[Collected data]
====
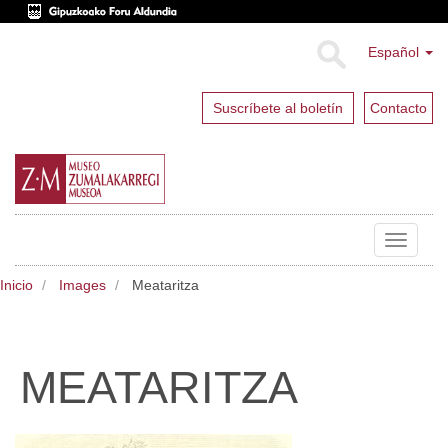
Español
Suscríbete al boletín
Contacto
Toggle
navigat
Inicio
Images
Meataritza
MEATARITZA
====
Return every line of text in the data above verbatim, leaving out the pictures.

▶ _Exercise answer_:
Español
Suscríbete al boletín
Contacto
Toggle
navigat
Inicio
Images
Meataritza
MEATARITZA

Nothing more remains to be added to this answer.